A perimeter of vehicle-mounted sentries with Mk-19 automatic grenade launchers, armed logistical convoys and constant communication helped defend against such attacks. Though the grenade launchers were not used in the defensive scenarios, looking out from the turrets and understanding the angles from which they can be fired was an important step toward qualifying with the weapon systems for the newer Marines.



“If you don’t have security, you can’t operate anywhere,” said Cpl. Christopher Berneski, an AAV crewman. “You always have to be watching and aware of everything that’s going on. You have to train like you fight or you’re going to get lazy.”



Maintaining amphibious units is vital to the naval expeditionary nature of the Marine Corps, and maintaining the readiness and standards of every Marine ensures high performance and fast deployment capabilities.
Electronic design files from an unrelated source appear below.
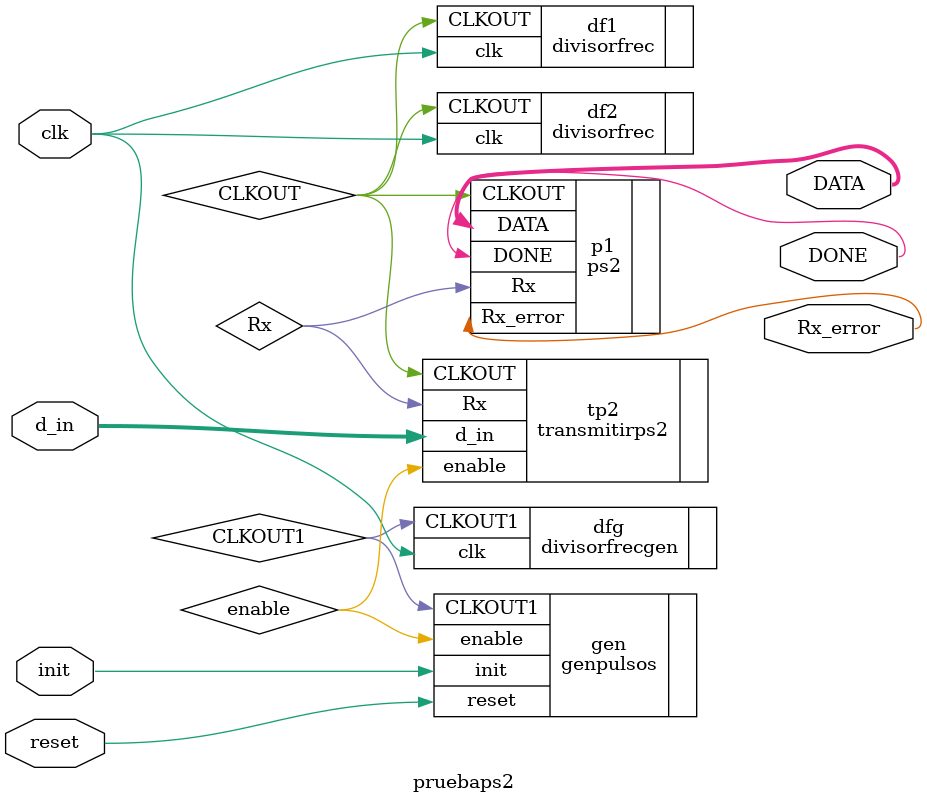
<source format=v>
module  pruebaps2 (
                    input       [7:0] d_in,
                    input             init,
                    input             clk,
                    input             reset,
                    output      [7:0]	DATA,
		        	      output    	      DONE,
		        	      output    	      Rx_error
                  );
  //wire    CLKOUT0;
  //assign  CLKOUT0 = 
   ps2	           p1   (
			                      .Rx       (  Rx       ),
			                      .CLKOUT   (  CLKOUT   ),
			                      .Rx_error (  Rx_error ),
                            .DATA     (  DATA     ),
		            	          .DONE     (  DONE     )
		                    );
  divisorfrec      df1	(
                            .clk      (  clk      ),
				                    .CLKOUT   (  CLKOUT   )
			                  );
  genpulsos	       gen  (
											      .init     (  init     ),
											      .CLKOUT1  (  CLKOUT1  ),
											      .reset    (  reset    ),
											      .enable   (  enable   )
			                  );
  divisorfrecgen   dfg  (
				                    .clk      (  clk      ),
				                    .CLKOUT1  (  CLKOUT1  )
			                  );


  divisorfrec      df2  (
                            .clk      (  clk      ),
				                    .CLKOUT   (  CLKOUT   )
			                  );

  transmitirps2    tp2  (
                            .d_in     (  d_in     ),
                            .enable   (  enable   ),
                            .CLKOUT   (  CLKOUT   ),
                            .Rx       (  Rx       )
                        );
endmodule

</source>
“Assault amphibian battalions are absolutely important,” said 1st Lt. Andrew Dibble, the adjutant of Headquarters Company, 2nd AA Bn. “They allow Marines to get from ship to shore, establish a strong position and continue the fight. These exercises allow us to know that we can fight and deploy at any time, on really short notice.”



The exercise tested the battalion’s operations skills when operating together, which is uncommon for a unit that usually trains as individual companies and operates with infantry units.



“Training as a battalion requires the companies to be more flexible,” said Dibble. “They cannot just plan their own exercise and go execute. [The exercise] confirms that this battalion is ready to fight and win in any clime or place. It confirms that we are able to command and control ourselves and are not limited to just sending our companies out to the infantry battalions.”



This was the first training exercise of the year, and later operations will include more amphibious landings, operations with U.S. Navy ships and weapon qualifications with Mk-19s to provide a greater range of learning opportunities for Marines of all experience levels.